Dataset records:
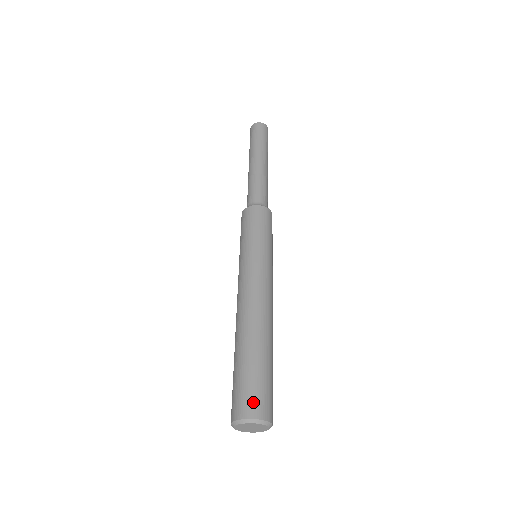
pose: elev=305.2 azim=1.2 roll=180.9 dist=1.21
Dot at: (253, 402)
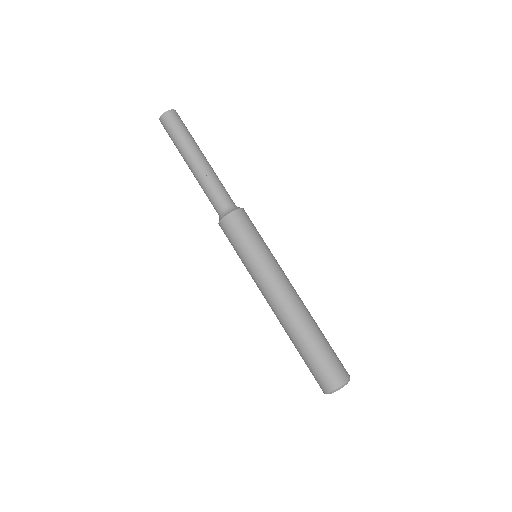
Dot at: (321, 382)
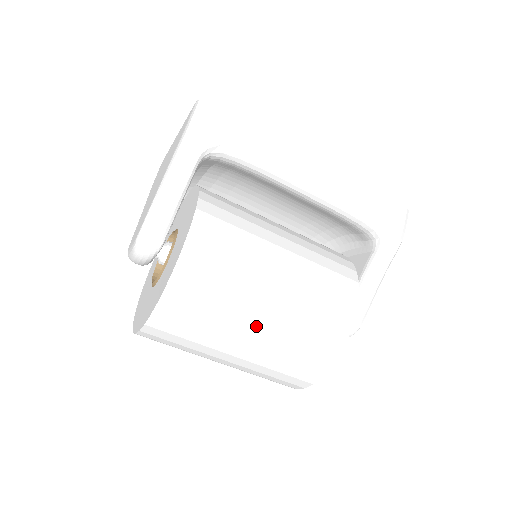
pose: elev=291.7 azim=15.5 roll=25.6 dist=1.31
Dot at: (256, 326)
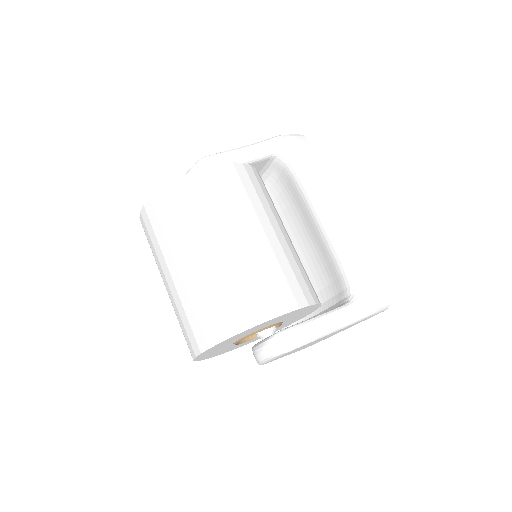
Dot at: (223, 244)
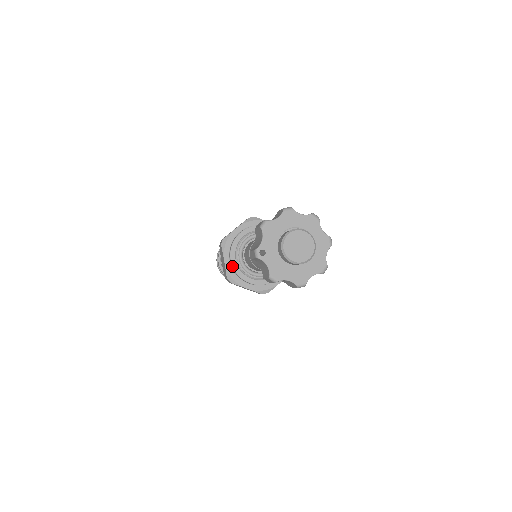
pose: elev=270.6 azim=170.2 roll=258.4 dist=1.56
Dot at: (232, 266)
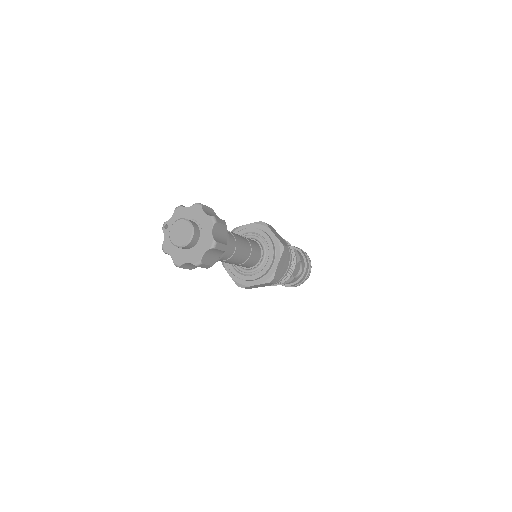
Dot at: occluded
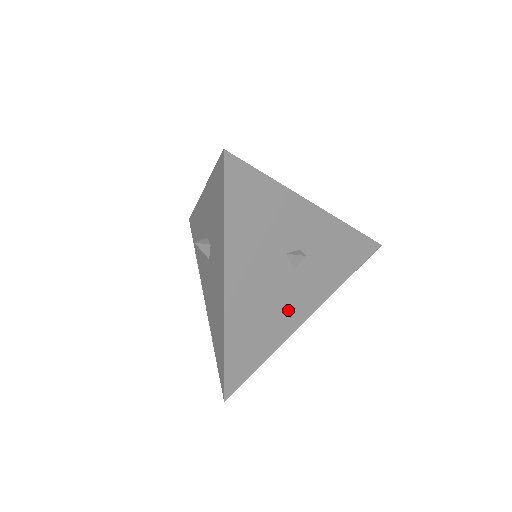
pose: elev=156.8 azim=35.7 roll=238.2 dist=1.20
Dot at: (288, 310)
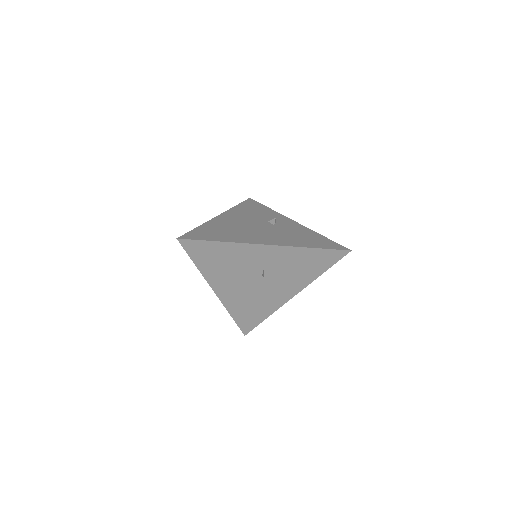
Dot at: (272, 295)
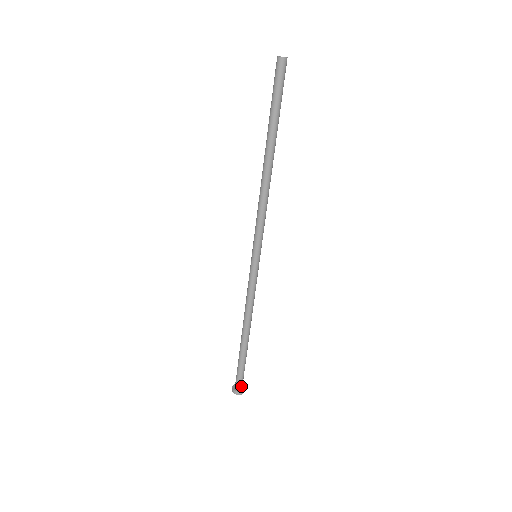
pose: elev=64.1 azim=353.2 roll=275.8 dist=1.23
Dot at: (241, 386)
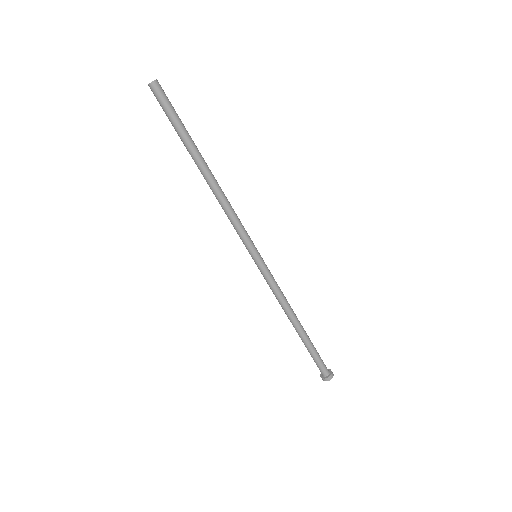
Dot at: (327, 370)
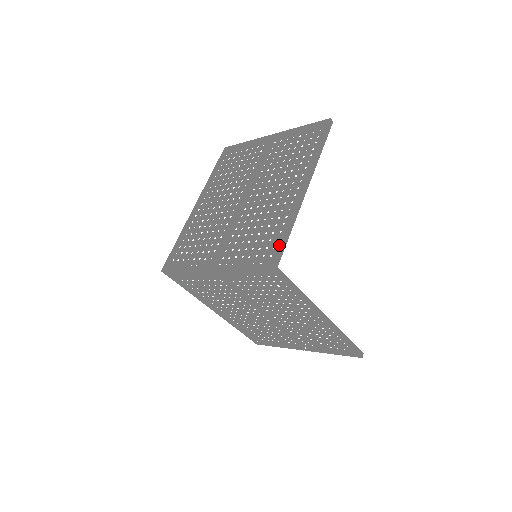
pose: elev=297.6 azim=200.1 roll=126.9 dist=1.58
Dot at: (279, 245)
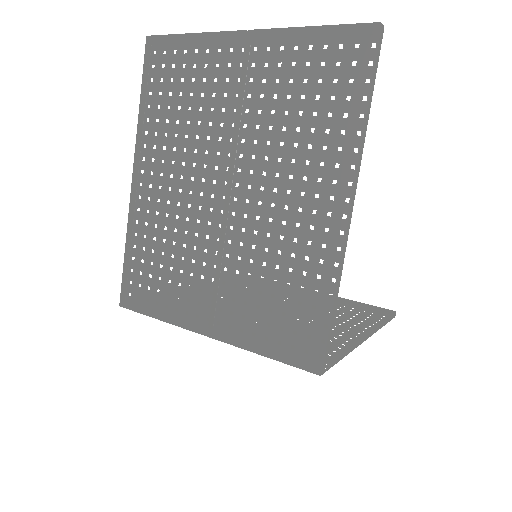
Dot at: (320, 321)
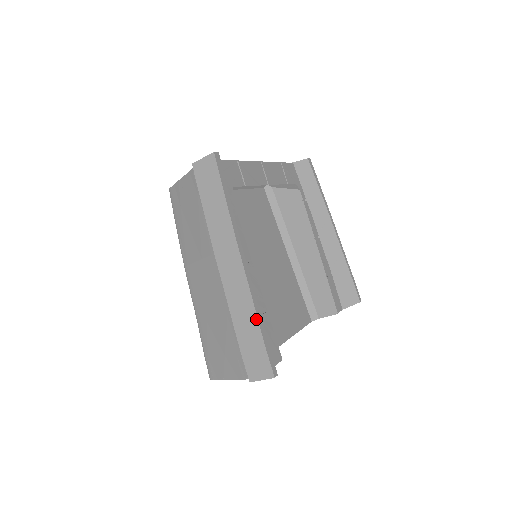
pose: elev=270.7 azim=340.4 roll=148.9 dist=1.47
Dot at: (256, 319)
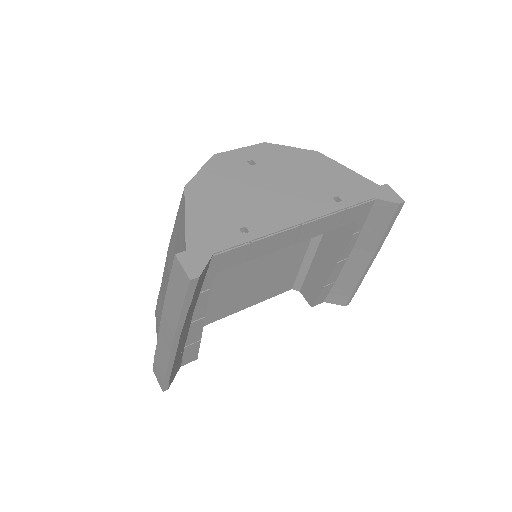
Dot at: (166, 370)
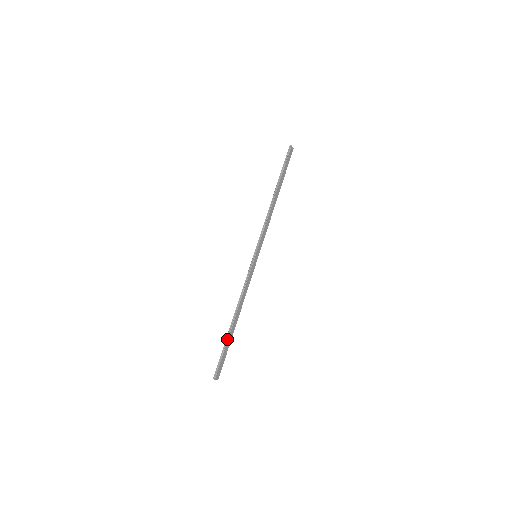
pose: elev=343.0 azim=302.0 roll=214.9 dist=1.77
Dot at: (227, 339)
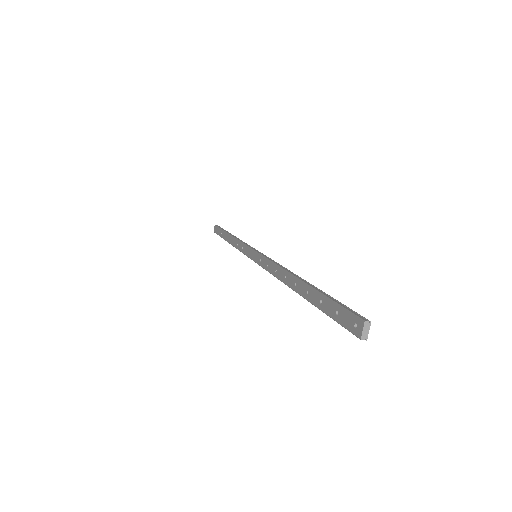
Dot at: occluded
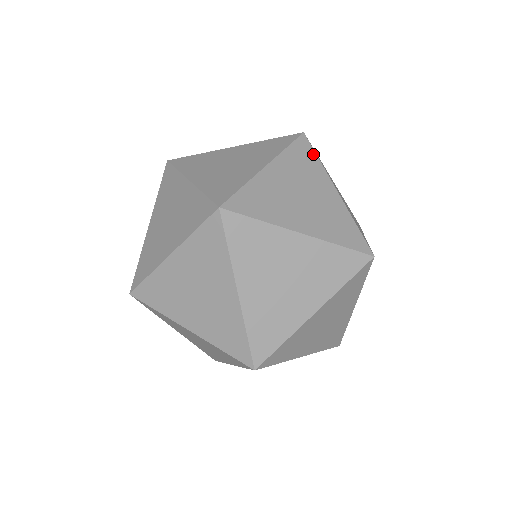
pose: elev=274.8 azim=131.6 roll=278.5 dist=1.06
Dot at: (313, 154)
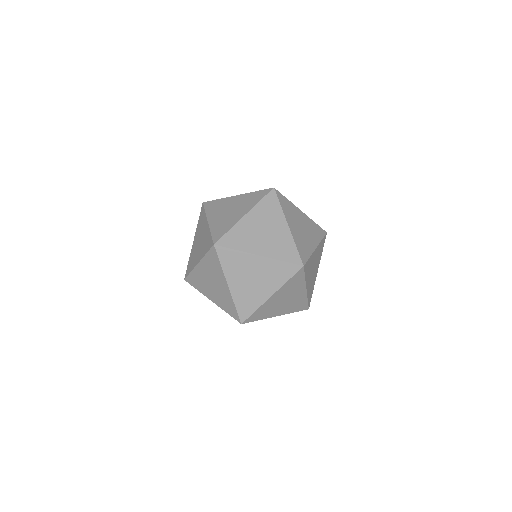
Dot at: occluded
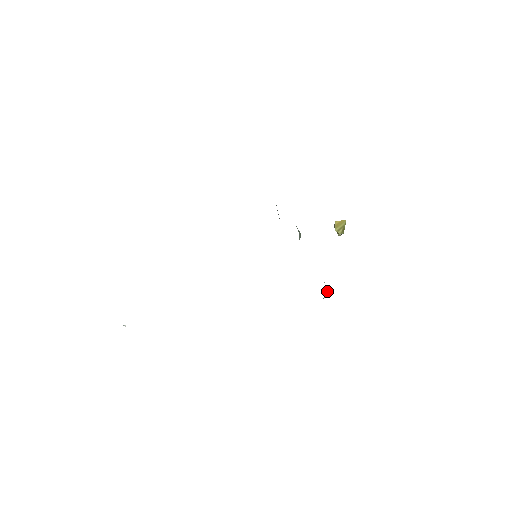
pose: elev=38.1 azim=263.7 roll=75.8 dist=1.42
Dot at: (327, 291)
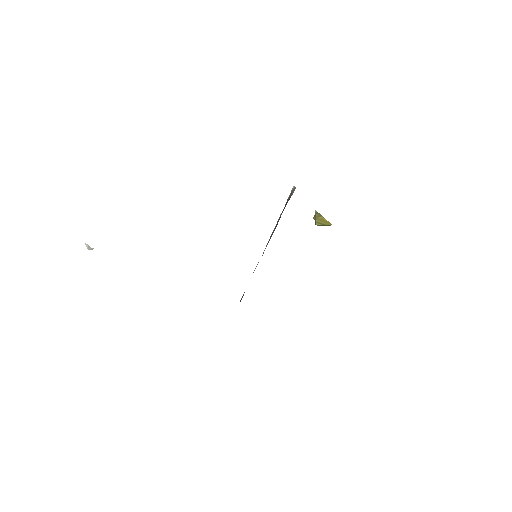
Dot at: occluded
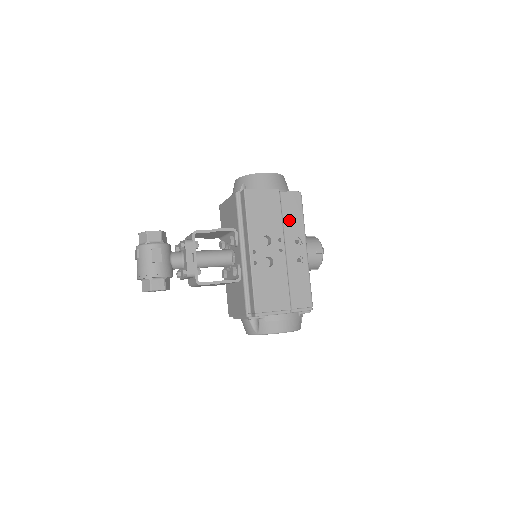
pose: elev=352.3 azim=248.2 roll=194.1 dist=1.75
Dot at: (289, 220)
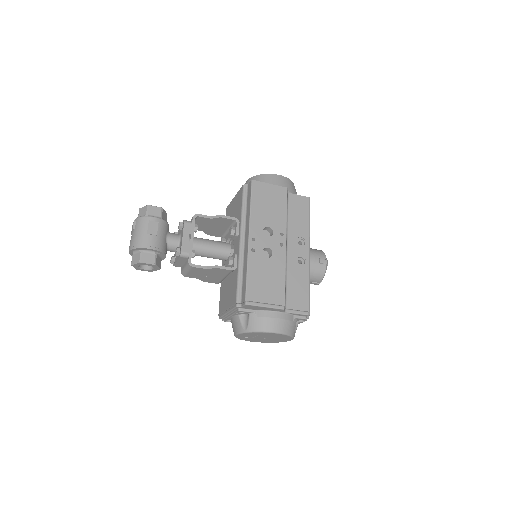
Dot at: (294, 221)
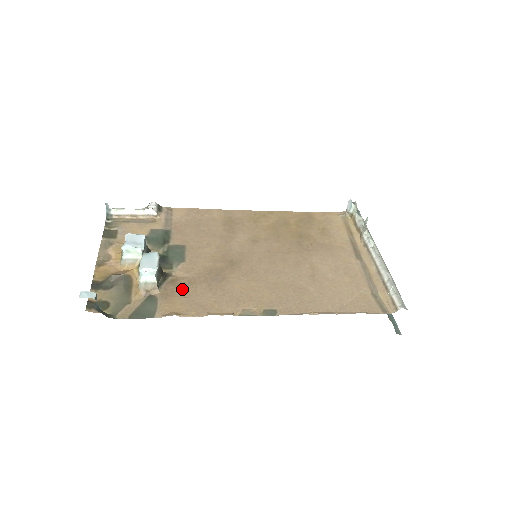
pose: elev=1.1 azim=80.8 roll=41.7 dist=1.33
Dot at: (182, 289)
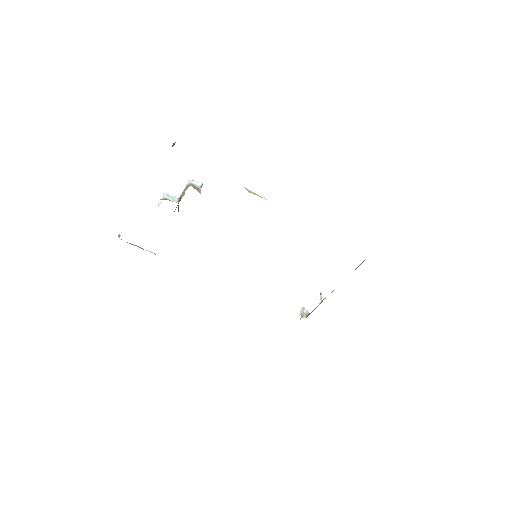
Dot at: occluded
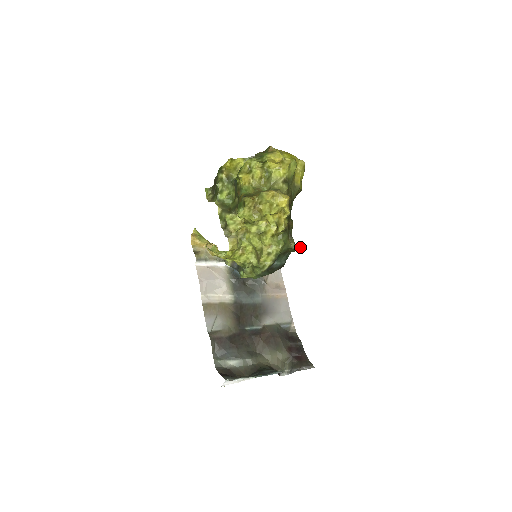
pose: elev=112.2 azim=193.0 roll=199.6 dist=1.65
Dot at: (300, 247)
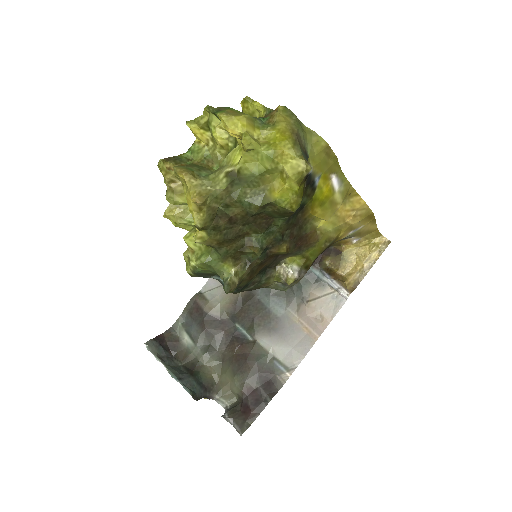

• **STATED GOAL**
Rewrite every line of the items above as a numbered list, leaving out blank lines. Omit the pictures from your answer.

• **TASK SOLUTION**
1. pose: elev=305.2 azim=1.2 roll=180.9 dist=1.21
2. Dot at: (253, 402)
3. Dot at: (321, 382)
4. pose: elev=291.7 azim=15.5 roll=25.6 dist=1.31
5. Dot at: (256, 326)
6. Dot at: (223, 244)
7. pose: elev=270.6 azim=170.2 roll=258.4 dist=1.56
8. Dot at: (232, 266)
9. Dot at: occluded
10. pose: elev=156.8 azim=35.7 roll=238.2 dist=1.20
11. Dot at: (288, 310)
12. Dot at: (272, 295)
13. pose: elev=64.1 azim=353.2 roll=275.8 dist=1.23
14. Dot at: (241, 386)
15. Dot at: (327, 370)
16. pose: elev=297.6 azim=200.1 roll=126.9 dist=1.58
17. Dot at: (279, 245)
18. Dot at: (320, 321)
19. pose: elev=270.7 azim=340.4 roll=148.9 dist=1.47
20. Dot at: (256, 319)
21. Dot at: (166, 370)
22. pose: elev=343.0 azim=302.0 roll=214.9 dist=1.77
23. Dot at: (227, 339)
24. Dot at: occluded
25. pose: elev=274.8 azim=131.6 roll=278.5 dist=1.06
26. Dot at: (313, 154)
27. Dot at: occluded
28. pose: elev=38.1 azim=263.7 roll=75.8 dist=1.42
29. Dot at: (327, 291)
30. Dot at: occluded
31. pose: elev=352.3 azim=248.2 roll=194.1 dist=1.75
32. Dot at: (289, 220)
33. Dot at: (294, 221)
34. pose: elev=1.1 azim=80.8 roll=41.7 dist=1.33
35. Dot at: (182, 289)
36. Dot at: occluded
37. pose: elev=112.2 azim=193.0 roll=199.6 dist=1.65
38. Dot at: (300, 247)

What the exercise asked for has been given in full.